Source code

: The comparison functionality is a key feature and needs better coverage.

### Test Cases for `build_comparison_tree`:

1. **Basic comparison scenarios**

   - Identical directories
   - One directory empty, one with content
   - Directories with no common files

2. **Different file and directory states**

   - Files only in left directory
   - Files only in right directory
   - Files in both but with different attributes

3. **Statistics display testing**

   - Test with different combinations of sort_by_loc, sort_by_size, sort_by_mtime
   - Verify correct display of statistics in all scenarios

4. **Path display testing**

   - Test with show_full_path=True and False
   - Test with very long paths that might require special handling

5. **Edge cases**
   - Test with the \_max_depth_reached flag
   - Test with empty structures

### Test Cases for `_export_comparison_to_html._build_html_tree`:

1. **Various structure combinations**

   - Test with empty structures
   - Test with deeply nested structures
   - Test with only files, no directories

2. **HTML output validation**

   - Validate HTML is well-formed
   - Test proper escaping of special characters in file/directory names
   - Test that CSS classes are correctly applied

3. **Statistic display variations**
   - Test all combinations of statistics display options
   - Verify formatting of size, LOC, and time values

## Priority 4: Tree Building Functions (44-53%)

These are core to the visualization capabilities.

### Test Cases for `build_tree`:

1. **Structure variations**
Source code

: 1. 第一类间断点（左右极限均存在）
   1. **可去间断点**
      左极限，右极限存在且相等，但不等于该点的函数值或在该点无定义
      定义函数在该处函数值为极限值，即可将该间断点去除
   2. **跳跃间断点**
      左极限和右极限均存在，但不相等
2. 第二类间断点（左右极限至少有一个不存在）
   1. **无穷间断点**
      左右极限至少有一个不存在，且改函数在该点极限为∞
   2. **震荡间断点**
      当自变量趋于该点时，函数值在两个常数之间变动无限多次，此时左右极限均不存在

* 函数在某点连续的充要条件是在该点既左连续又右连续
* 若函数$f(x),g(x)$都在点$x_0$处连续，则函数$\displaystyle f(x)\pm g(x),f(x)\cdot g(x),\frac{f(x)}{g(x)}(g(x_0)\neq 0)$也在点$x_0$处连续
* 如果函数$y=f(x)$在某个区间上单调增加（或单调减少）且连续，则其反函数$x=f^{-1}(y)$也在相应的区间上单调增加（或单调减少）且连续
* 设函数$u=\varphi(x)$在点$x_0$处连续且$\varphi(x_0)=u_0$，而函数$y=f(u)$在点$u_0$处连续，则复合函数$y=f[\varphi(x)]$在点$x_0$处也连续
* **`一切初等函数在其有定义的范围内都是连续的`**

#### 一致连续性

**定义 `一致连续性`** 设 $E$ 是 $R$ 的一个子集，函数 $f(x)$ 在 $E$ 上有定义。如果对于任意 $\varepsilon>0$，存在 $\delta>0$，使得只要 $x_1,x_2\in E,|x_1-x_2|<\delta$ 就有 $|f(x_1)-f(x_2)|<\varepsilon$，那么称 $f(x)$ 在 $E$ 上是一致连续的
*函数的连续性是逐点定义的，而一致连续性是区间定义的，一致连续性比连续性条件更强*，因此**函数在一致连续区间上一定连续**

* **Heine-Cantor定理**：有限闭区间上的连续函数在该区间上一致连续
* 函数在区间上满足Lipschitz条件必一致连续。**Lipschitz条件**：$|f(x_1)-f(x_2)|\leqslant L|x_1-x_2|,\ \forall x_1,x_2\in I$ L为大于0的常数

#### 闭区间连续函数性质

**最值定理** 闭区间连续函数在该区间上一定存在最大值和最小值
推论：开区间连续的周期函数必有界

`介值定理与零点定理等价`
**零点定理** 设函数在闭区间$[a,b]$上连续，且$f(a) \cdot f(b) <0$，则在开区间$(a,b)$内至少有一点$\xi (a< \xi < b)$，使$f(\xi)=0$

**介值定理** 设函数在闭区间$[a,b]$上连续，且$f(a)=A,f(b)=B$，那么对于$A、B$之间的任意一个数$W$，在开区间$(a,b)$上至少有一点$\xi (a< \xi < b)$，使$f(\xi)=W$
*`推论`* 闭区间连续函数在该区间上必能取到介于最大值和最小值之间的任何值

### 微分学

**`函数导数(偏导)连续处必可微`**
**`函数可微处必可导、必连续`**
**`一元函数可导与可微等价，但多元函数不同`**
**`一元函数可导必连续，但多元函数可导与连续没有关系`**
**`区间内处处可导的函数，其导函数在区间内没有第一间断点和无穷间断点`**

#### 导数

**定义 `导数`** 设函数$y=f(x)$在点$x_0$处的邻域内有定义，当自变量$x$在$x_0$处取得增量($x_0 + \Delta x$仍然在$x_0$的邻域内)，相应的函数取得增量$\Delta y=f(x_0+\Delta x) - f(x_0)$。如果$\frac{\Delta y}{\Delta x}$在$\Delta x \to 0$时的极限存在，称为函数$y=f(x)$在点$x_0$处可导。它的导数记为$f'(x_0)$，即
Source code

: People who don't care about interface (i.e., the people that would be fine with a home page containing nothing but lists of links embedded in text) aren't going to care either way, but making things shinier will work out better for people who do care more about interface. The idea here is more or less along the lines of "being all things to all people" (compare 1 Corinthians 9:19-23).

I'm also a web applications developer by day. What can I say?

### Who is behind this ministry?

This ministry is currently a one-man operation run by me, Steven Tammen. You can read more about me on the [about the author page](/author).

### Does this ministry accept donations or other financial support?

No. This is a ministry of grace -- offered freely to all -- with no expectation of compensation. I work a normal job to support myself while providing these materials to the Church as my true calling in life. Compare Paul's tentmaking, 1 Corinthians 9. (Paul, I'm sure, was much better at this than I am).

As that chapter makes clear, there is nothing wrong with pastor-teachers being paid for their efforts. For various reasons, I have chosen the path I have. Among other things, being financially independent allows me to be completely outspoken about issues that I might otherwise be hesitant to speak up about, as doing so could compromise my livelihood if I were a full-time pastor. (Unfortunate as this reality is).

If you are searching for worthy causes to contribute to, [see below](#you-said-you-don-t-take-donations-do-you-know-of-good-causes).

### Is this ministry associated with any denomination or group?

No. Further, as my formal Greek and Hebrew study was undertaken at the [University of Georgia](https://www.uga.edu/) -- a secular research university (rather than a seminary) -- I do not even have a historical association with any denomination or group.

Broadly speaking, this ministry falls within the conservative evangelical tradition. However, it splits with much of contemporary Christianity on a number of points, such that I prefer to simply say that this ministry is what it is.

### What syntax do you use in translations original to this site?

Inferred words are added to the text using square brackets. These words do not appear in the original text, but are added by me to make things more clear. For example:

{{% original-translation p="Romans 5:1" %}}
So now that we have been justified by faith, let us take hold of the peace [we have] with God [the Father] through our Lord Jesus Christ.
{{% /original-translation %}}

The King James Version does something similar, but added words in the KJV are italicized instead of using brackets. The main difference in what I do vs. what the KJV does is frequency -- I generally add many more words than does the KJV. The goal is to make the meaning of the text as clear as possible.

☆ ☆ ☆ ☆

_DIRECTIVE_
Copy out everything from the very start of the data down to the line containing "- Test that", including that line, and reproduce each line unchanged.

_ANSWER SPACE_
Source code

: The comparison functionality is a key feature and needs better coverage.

### Test Cases for `build_comparison_tree`:

1. **Basic comparison scenarios**

   - Identical directories
   - One directory empty, one with content
   - Directories with no common files

2. **Different file and directory states**

   - Files only in left directory
   - Files only in right directory
   - Files in both but with different attributes

3. **Statistics display testing**

   - Test with different combinations of sort_by_loc, sort_by_size, sort_by_mtime
   - Verify correct display of statistics in all scenarios

4. **Path display testing**

   - Test with show_full_path=True and False
   - Test with very long paths that might require special handling

5. **Edge cases**
   - Test with the \_max_depth_reached flag
   - Test with empty structures

### Test Cases for `_export_comparison_to_html._build_html_tree`:

1. **Various structure combinations**

   - Test with empty structures
   - Test with deeply nested structures
   - Test with only files, no directories

2. **HTML output validation**

   - Validate HTML is well-formed
   - Test proper escaping of special characters in file/directory names
   - Test that CSS classes are correctly applied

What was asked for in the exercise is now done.